EXCERPTED TEXT:
==================================================

Arteta’s ‘Positional Play’ & Why YOU Should Care

You may or may not have heard people refer to the concept of “positional play” in relation to Mikel Arteta’s tactical setup, and indeed the tactical setup of numerous other coaches including, famously, Pep Guardiola. Here are the fundamentals of what it is, some examples in practice, and why you should care.

Positional play, “Positionsspiel” in German or “juego de posición” as it’s known in Spanish, is a tactical approach that gives a team a set of very specific principles and guidelines pointing towards an ultimate goal: superiorities on the field. In other words, trying to put a team in more situations where they can control the game, keep the ball and score goals. Complicated as it may appear, its aim is simple. Think of it as a way of systemising something that is kind of intuitive.

There are many different types of superiorities or dominant situations that this approach aims to get you into, but I’ll tell you about the three main ones: positional, qualitative and quantitative/numerical.

1. Positional: Situations where players are in positions on the pitch that exploit space or create an attacking threat — such as between the defensive and midfield line. Coached automation that is fundamental to positional play.

2. Qualitative: Situations where you can show your quality. Isolating weaker opposition players 1v1 or capitalising on the skillset of a particularly fast winger or penetrative midfield passer.

3. Quantitative/Numerical: A situation where you may have isolated a team 2v1 or 3v2 for example, and are able to overload them numbers-wise to create an attacking threat.

Considering it’s called Positional Play in relation to the players, it’s almost counter-intuitive, but it’s important to remember that the set of principles are primarily centred around keeping and moving the ball. The players must move smartly, in coached, intelligent patterns — the ball comes to you in the right place, not the other way round; so you tire out the opposition. Perfection is the right movements of the ball, at pace, and the right manipulation of the opponent and space in tandem — in order to create as many of the superiorities as possible within the same move.

Two more things to note:

Firstly, in positional play, a ground rule is to never have more than 2 players in any one vertical line, and no more than 3 players in any horizontal line. This is a rule of thumb, you won’t always see it, but it’s a rule implemented to try and cover as much of the pitch as possible as a starting point, from which you can make your next movements – it’s also why teams who play with these principles often play 4-3-3 or 3-4-3, set ups that help you cover space. It helps the players know how respond to each other’s movements too. If the fullback tucks in, that’s too many on a vertical line, someone needs to respond.

==================================================

DATA:

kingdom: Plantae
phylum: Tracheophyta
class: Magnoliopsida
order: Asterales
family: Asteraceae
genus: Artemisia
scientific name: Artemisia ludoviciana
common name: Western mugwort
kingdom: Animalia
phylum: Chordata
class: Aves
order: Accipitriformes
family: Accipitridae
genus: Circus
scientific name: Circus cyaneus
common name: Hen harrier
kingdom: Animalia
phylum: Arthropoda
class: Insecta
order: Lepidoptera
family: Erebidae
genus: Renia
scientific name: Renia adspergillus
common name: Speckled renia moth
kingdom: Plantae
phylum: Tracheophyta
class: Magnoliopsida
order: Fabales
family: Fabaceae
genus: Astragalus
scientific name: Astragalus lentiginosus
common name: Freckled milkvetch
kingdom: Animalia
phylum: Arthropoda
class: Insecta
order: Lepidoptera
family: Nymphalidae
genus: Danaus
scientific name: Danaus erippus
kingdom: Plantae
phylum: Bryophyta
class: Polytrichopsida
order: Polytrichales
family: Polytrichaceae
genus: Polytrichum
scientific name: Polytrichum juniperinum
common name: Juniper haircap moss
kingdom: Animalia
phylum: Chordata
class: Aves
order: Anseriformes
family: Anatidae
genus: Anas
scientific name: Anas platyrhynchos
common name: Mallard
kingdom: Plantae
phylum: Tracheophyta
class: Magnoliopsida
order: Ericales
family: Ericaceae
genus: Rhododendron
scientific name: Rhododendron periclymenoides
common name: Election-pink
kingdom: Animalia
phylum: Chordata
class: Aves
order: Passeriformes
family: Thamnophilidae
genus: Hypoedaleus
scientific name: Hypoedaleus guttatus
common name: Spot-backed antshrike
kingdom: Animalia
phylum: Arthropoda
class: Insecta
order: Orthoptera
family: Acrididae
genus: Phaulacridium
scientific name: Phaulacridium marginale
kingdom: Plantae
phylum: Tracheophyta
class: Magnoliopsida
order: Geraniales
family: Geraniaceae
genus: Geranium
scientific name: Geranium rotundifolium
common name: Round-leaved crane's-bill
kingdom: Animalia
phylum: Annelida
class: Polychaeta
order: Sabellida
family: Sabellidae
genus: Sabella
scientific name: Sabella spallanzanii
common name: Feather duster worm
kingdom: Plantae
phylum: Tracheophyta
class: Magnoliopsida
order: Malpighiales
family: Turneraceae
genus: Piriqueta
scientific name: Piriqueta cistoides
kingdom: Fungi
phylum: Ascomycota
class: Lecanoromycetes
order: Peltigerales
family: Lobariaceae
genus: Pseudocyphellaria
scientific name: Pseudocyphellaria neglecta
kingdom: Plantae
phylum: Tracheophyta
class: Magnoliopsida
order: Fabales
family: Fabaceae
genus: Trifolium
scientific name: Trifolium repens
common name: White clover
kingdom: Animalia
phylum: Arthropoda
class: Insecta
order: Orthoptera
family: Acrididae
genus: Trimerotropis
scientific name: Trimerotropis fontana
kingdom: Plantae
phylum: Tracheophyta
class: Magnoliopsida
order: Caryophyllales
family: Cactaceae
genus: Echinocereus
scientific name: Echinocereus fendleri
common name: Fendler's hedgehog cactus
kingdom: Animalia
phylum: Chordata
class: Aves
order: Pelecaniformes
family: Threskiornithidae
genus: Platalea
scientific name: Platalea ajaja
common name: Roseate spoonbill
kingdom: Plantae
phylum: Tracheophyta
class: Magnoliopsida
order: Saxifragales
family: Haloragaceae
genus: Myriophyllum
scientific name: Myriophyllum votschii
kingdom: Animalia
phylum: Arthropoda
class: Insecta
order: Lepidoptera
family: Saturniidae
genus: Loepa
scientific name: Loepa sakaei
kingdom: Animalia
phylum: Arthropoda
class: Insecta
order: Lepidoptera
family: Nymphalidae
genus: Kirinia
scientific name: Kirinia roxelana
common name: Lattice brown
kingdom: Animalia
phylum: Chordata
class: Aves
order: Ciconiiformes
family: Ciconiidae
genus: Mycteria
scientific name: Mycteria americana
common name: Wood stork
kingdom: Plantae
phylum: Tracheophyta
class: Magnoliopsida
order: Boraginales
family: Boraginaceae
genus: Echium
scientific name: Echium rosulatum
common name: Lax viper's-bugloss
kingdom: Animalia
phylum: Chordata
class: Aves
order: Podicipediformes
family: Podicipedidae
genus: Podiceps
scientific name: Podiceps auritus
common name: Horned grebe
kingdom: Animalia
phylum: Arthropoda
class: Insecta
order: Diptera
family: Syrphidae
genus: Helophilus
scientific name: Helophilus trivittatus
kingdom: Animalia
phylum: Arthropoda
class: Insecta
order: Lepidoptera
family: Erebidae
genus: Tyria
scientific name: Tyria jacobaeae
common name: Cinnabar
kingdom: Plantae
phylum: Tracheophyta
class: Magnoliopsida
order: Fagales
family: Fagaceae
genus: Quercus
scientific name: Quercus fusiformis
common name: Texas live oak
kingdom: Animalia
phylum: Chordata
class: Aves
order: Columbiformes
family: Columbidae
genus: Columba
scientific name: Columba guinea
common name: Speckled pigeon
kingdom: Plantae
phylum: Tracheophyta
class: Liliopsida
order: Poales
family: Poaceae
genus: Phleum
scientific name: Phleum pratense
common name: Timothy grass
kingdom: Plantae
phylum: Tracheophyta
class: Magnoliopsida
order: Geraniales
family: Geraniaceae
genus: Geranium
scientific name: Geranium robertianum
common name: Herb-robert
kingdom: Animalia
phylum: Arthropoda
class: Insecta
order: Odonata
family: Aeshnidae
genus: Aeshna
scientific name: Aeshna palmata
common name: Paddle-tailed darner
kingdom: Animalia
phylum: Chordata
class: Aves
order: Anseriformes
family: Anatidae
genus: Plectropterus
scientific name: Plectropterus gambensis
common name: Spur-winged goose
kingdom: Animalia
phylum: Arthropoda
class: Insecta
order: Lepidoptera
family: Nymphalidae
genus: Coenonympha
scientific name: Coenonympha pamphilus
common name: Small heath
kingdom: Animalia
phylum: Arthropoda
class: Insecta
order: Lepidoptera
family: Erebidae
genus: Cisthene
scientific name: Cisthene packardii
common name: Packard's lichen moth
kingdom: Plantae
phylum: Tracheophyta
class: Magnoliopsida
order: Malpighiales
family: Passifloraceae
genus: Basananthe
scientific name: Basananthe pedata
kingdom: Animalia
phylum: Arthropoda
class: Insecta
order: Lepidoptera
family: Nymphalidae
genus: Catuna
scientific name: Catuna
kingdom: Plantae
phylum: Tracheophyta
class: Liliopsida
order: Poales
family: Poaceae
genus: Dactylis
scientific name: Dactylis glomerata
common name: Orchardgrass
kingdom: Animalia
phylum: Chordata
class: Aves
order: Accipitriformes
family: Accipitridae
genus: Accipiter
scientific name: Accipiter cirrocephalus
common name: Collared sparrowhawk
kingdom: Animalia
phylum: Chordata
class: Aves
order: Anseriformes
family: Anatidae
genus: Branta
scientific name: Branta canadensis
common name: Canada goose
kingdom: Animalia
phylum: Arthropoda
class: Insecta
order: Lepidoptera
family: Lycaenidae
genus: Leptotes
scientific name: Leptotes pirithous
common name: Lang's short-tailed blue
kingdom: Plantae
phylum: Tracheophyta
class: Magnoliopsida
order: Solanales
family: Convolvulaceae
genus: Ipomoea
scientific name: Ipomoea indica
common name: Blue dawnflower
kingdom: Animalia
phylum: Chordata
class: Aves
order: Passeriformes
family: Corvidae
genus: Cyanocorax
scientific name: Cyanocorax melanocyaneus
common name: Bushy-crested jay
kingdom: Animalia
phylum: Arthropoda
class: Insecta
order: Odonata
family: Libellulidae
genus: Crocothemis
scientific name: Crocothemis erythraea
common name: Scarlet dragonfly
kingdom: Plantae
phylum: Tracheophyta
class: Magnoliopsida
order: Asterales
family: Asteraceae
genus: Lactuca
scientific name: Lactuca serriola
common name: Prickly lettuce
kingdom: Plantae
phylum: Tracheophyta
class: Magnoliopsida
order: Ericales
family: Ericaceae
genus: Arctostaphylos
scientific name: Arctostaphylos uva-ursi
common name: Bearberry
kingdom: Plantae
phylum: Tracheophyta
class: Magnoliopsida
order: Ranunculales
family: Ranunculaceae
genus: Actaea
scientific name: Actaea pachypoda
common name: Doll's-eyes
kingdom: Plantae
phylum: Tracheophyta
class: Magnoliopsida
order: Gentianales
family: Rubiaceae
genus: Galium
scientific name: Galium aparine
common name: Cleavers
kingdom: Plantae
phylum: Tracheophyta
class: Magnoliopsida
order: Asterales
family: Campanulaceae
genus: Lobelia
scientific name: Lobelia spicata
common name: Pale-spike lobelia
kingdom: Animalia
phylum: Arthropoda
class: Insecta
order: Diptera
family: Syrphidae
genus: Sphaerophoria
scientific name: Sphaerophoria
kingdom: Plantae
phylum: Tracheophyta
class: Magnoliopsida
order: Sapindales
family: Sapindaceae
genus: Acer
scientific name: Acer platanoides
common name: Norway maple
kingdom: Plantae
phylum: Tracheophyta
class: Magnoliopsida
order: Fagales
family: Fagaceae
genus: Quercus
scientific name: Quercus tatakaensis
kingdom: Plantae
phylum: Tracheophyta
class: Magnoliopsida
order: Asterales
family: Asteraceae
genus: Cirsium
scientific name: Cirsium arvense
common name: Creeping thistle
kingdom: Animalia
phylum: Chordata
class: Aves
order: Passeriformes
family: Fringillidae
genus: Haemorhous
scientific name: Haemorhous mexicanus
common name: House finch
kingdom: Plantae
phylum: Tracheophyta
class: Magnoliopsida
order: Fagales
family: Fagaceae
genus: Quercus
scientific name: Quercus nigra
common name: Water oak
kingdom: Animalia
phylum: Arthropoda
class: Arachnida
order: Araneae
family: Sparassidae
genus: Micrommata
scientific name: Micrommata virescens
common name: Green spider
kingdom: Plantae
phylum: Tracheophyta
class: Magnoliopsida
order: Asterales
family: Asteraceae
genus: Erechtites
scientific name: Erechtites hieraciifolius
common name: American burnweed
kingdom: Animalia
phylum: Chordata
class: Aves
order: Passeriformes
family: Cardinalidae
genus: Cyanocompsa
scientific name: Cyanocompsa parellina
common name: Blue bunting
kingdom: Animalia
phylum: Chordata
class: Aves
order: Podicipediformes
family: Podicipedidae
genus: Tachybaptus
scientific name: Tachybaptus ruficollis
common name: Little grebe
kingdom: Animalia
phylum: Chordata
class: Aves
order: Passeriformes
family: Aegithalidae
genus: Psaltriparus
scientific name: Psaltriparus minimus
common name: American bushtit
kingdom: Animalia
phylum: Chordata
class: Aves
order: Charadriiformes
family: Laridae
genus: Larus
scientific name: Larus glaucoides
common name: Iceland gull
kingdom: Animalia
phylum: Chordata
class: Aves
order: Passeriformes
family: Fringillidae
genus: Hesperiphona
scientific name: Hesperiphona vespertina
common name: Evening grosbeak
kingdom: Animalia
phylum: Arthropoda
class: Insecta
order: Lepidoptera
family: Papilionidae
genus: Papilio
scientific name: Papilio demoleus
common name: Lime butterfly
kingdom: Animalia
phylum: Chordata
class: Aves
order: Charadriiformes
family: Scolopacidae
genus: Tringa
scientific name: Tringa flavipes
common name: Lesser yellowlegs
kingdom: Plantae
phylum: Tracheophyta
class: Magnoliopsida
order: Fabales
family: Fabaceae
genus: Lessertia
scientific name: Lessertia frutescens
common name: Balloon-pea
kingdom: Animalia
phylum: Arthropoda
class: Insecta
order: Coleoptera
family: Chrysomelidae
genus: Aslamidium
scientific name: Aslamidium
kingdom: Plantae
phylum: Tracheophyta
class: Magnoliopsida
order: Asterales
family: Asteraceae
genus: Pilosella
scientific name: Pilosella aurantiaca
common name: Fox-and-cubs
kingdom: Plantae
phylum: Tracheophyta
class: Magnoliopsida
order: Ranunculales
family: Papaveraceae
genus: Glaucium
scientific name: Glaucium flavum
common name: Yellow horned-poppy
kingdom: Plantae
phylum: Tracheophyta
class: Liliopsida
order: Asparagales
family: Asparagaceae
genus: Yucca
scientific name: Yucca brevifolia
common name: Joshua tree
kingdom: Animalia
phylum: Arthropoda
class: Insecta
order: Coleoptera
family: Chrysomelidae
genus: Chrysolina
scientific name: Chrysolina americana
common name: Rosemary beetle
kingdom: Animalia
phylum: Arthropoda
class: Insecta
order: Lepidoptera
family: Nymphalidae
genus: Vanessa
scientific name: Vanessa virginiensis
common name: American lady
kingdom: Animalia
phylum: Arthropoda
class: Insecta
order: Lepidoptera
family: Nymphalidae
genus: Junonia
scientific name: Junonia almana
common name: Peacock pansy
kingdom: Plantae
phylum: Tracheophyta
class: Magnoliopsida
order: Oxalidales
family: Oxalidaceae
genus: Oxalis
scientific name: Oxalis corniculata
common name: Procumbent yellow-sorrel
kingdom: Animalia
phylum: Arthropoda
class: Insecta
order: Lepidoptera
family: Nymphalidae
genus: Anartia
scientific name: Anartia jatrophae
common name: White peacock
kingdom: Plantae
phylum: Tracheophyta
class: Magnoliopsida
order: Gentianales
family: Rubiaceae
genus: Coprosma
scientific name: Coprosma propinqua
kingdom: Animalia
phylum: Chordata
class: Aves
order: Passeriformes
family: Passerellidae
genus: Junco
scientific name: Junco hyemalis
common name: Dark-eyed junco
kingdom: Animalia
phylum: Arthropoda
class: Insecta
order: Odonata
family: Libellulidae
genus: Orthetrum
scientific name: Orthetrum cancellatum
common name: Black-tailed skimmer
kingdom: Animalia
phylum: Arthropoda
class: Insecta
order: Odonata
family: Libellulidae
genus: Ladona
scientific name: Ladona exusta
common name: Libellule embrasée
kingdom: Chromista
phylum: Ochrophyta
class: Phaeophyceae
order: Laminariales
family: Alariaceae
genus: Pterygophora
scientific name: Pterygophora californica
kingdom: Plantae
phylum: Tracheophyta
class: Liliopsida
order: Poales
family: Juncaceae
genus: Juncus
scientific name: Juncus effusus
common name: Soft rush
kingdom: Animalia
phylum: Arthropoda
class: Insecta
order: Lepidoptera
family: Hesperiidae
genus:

==================================================

EXERCISE SET:
(1) List the main types of superiority that the article on positional play names.
(2) Quote the records exactly, everything from the start of the records down to the line containing "common name: Election-pink", with both ends included.
The article on positional play and the records are unrelated to each other.

TASK-BY-TASK SOLUTIONS:
(1) Positional; qualitative; quantitative/numerical.

(2)
kingdom: Plantae
phylum: Tracheophyta
class: Magnoliopsida
order: Asterales
family: Asteraceae
genus: Artemisia
scientific name: Artemisia ludoviciana
common name: Western mugwort
kingdom: Animalia
phylum: Chordata
class: Aves
order: Accipitriformes
family: Accipitridae
genus: Circus
scientific name: Circus cyaneus
common name: Hen harrier
kingdom: Animalia
phylum: Arthropoda
class: Insecta
order: Lepidoptera
family: Erebidae
genus: Renia
scientific name: Renia adspergillus
common name: Speckled renia moth
kingdom: Plantae
phylum: Tracheophyta
class: Magnoliopsida
order: Fabales
family: Fabaceae
genus: Astragalus
scientific name: Astragalus lentiginosus
common name: Freckled milkvetch
kingdom: Animalia
phylum: Arthropoda
class: Insecta
order: Lepidoptera
family: Nymphalidae
genus: Danaus
scientific name: Danaus erippus
kingdom: Plantae
phylum: Bryophyta
class: Polytrichopsida
order: Polytrichales
family: Polytrichaceae
genus: Polytrichum
scientific name: Polytrichum juniperinum
common name: Juniper haircap moss
kingdom: Animalia
phylum: Chordata
class: Aves
order: Anseriformes
family: Anatidae
genus: Anas
scientific name: Anas platyrhynchos
common name: Mallard
kingdom: Plantae
phylum: Tracheophyta
class: Magnoliopsida
order: Ericales
family: Ericaceae
genus: Rhododendron
scientific name: Rhododendron periclymenoides
common name: Election-pink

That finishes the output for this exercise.